# Bass population in ohio



## steveg11943 (Jun 27, 2008)

How do all you anglers fill about the bass population in your area lakes.what factors do you think effect the bass population.what we can do to increase the bass population in ohio.is there anyone who i can contact to find out some info on our bass population.any comments will be welcomed.


----------



## Nipididdee (Apr 19, 2004)

http://www.dnr.state.oh.us/Home/Fis...der/fishingobfdefault/tabid/6145/Default.aspx

Many organizations report their events numbers to Div of Wildlife. The info compiled above. It is but ONE of the resources used to develop data on the topic you spoke of. Checkout the 09' prospects via the State too. 

Ohio has obviously been stepping up electroshocks annually and even more than once during the year at selected reservoirs. It is all within their website.

There are some great management practices of current and in the future for Ohio bassn.

Use the link above to contact a variety of sources invovled.

District 3 is alive and well in MANY MANY public waters !!!
http://www.dobass.com/09EEI/SPRINGOPEN/40509.html

nip


----------



## fishingredhawk (Apr 14, 2004)

I feel that the bass populations in Ohio's public waters are awesome!

Lots of fish, lots of nice fish.


----------



## ncraft150 (Apr 5, 2004)

I agree with Fishingredhawk!


----------



## Marshall (Apr 11, 2004)

Yep lots of nice fish, they just don't school in huge numbers like in the south.


----------



## Bassnpro1 (Apr 6, 2004)

I think the bass per acre is comparable, I just wish our waters had more acres. Wouldn't it be nice to have a 30,000 acre lake here?


----------



## xtrema (May 31, 2007)

I think our populations are good. Most lakes have limits on how many and how big. I would like to see a statewide minimum of 15" to keep. However some of the populations need these undersized fish kept in order for the big ones to grow. Every lake/pond is different and calls for different needs. I have no complaints though. Just go through the different reports and you'll see big fish (~5lbs) come from all areas of our state. That right there says enough for me. The best thing that the state has done is put a closed season on Smallies in Lake Erie during spawning. Thats the reason that the fishery has sustained itself during years when a bad spawn happened. 

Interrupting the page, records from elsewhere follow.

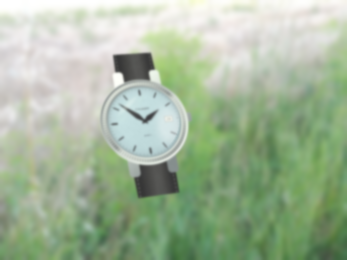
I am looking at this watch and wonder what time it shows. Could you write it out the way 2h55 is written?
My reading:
1h52
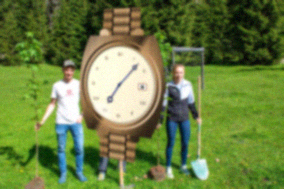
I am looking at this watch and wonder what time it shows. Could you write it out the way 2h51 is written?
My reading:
7h07
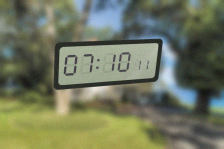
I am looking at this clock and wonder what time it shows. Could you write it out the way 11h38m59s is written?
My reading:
7h10m11s
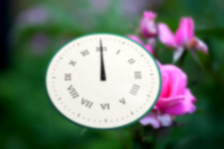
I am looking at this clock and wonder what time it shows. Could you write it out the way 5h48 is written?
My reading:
12h00
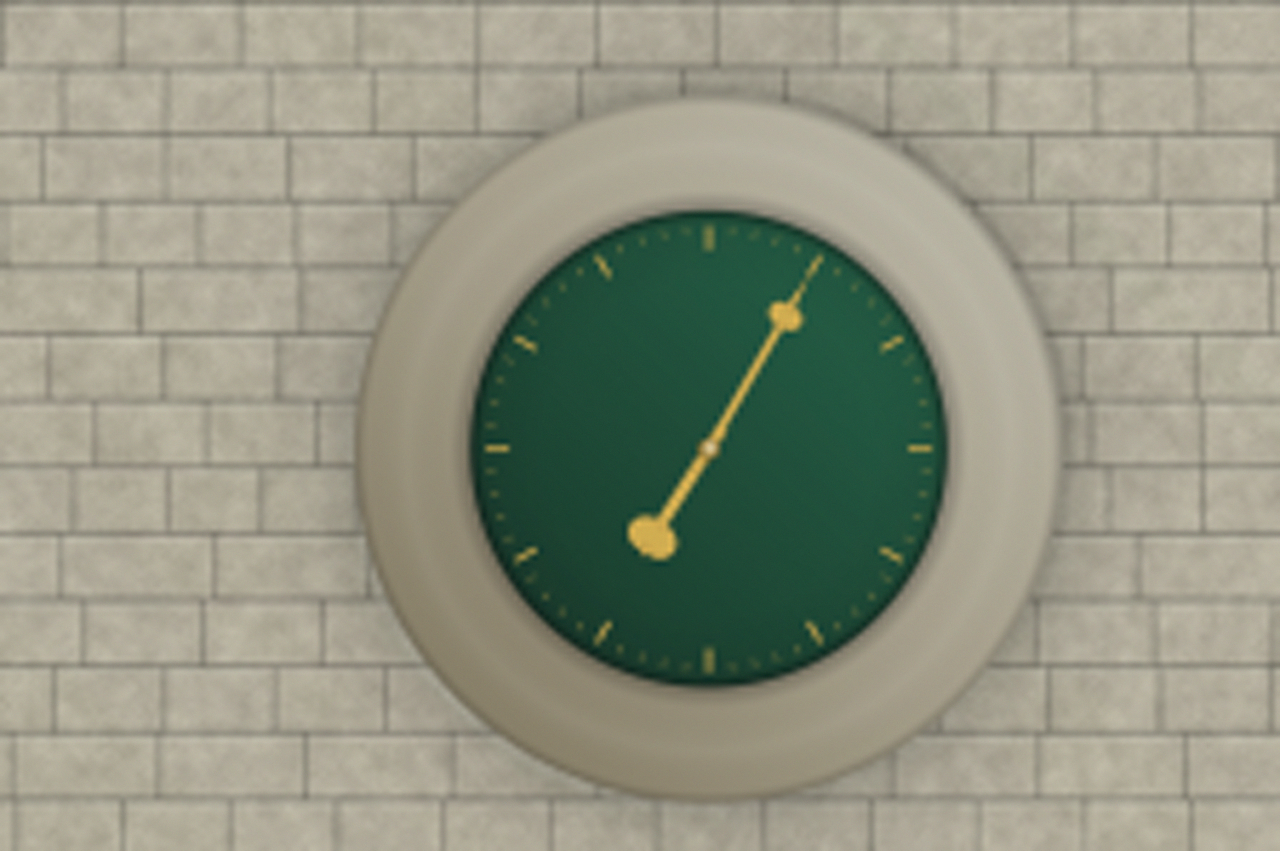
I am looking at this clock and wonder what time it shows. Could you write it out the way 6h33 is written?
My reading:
7h05
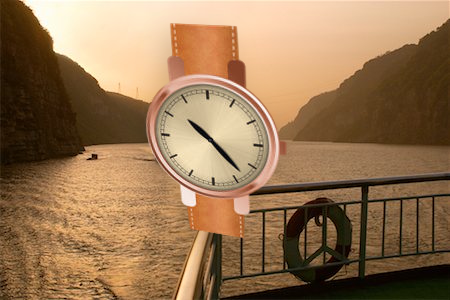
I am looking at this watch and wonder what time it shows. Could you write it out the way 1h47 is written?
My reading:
10h23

Bassnpro1 we do have a lake that big! Lake Erie. You guys just need to take up the invite and fish it sometime.


----------



## ohbassman (Mar 19, 2009)

yeah basspro1, i feel the same way about the size of the lakes. it seems the people to water ratio is a liitle lop-sided. it would be nice to have of few 25,000 acre plus lakes around.


----------



## Bassnpro1 (Apr 6, 2004)

xtrema said:


> Bassnpro1 we do have a lake that big! Lake Erie. You guys just need to take up the invite and fish it sometime.


And I will! It seems that anytime I talk about Ohio fishing I need to include "except for Erie" It is the exception to everything else that Ohio offers and I always forget about it.


----------



## castmaster00 (Oct 23, 2007)

i agree with redhawk


----------



## Eugene (Jun 23, 2004)

Bassnpro1 said:


> I think the bass per acre is comparable, I just wish our waters had more acres. Wouldn't it be nice to have a 30,000 acre lake here?

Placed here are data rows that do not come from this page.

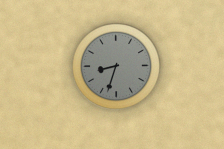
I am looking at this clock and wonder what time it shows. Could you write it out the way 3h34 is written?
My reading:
8h33
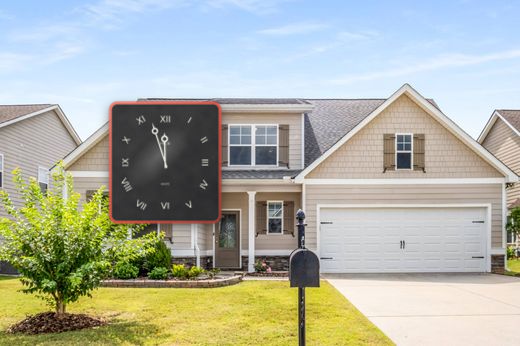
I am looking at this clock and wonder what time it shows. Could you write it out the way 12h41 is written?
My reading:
11h57
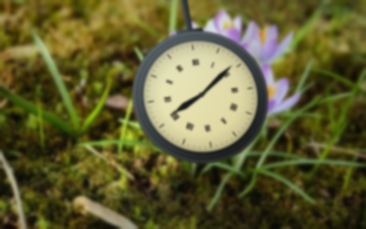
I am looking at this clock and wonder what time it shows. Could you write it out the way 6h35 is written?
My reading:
8h09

Of course, we do have on 10,000 sq. mile lake here, and it has plenty of black bass if you don't mind the smallmouth species.


----------



## chopper (May 15, 2004)

I just fished a bass tournament that had a 8 bass limit. Why are some people going back to that. I try my best not to injure bass when I keep 5, but 8 just adds to the possible kill. Keep the limits to 5 and Ohio bass will do just fine. The pros all fish 5 fish, so should we.


----------



## Orlando (Apr 12, 2004)

chopper said:


> I just fished a bass tournament that had a 8 bass limit. Why are some people going back to that. I try my best not to injure bass when I keep 5, but 8 just adds to the possible kill. Keep the limits to 5 and Ohio bass will do just fine. The pros all fish 5 fish, so should we.

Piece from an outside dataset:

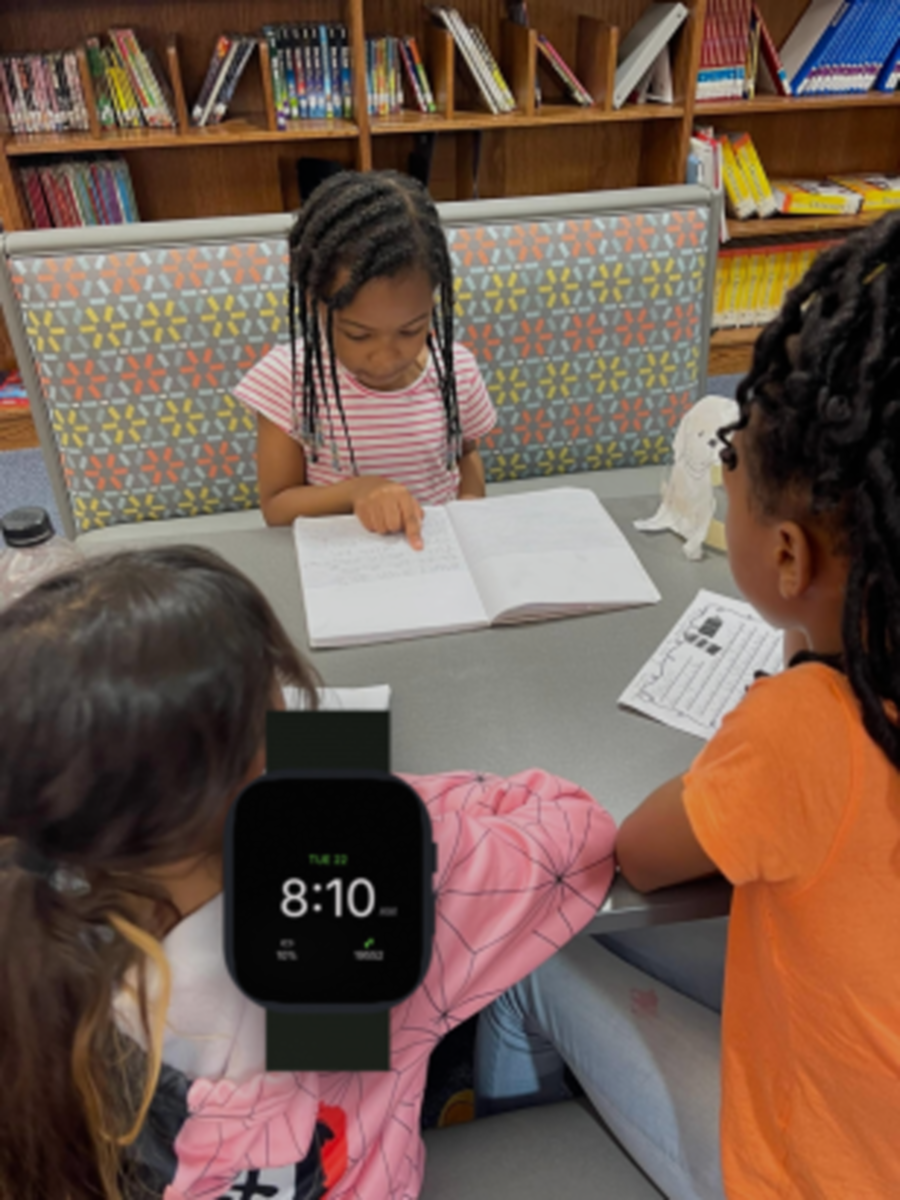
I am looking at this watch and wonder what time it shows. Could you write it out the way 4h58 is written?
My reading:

Next time you fish a 8 limit tourny you just keep 5 then.
How would you feel about tournys with a 1 fish limit ?
I think Ohios Bass population is doing OK, its just the fishing pressure put on them. They arent dumb ole pond bass .These fish have seen every lure and been caught time after time. They are sly critters


----------



## jignut (Feb 14, 2005)

How can a tournament have an 8 fish limit legally.
Did I miss a change in bass posession ?


----------



## bassmaniac (May 10, 2004)

Probably a team event. 8 fish for 2 people.


----------



## chopper (May 15, 2004)

The rules said eight bass for a two man team and 5 bass for one person. How dumb is that. It does not matter how many people caught the eight bass, they just don't do well in the live well. By the way Orlando, I did keep 5 fish and took 5th place. I have read alot about tournaments and the mortallity is higher than we would like. I posted this because I think that Ohio bass is ok. I just want to keep it that way.


----------



## Orlando (Apr 12, 2004)

If you are seriously concerned about it stop fishing tournys altogether then.
Sure there is some mortality, it could be worse they could all be going to the frying pan instead of being released.


----------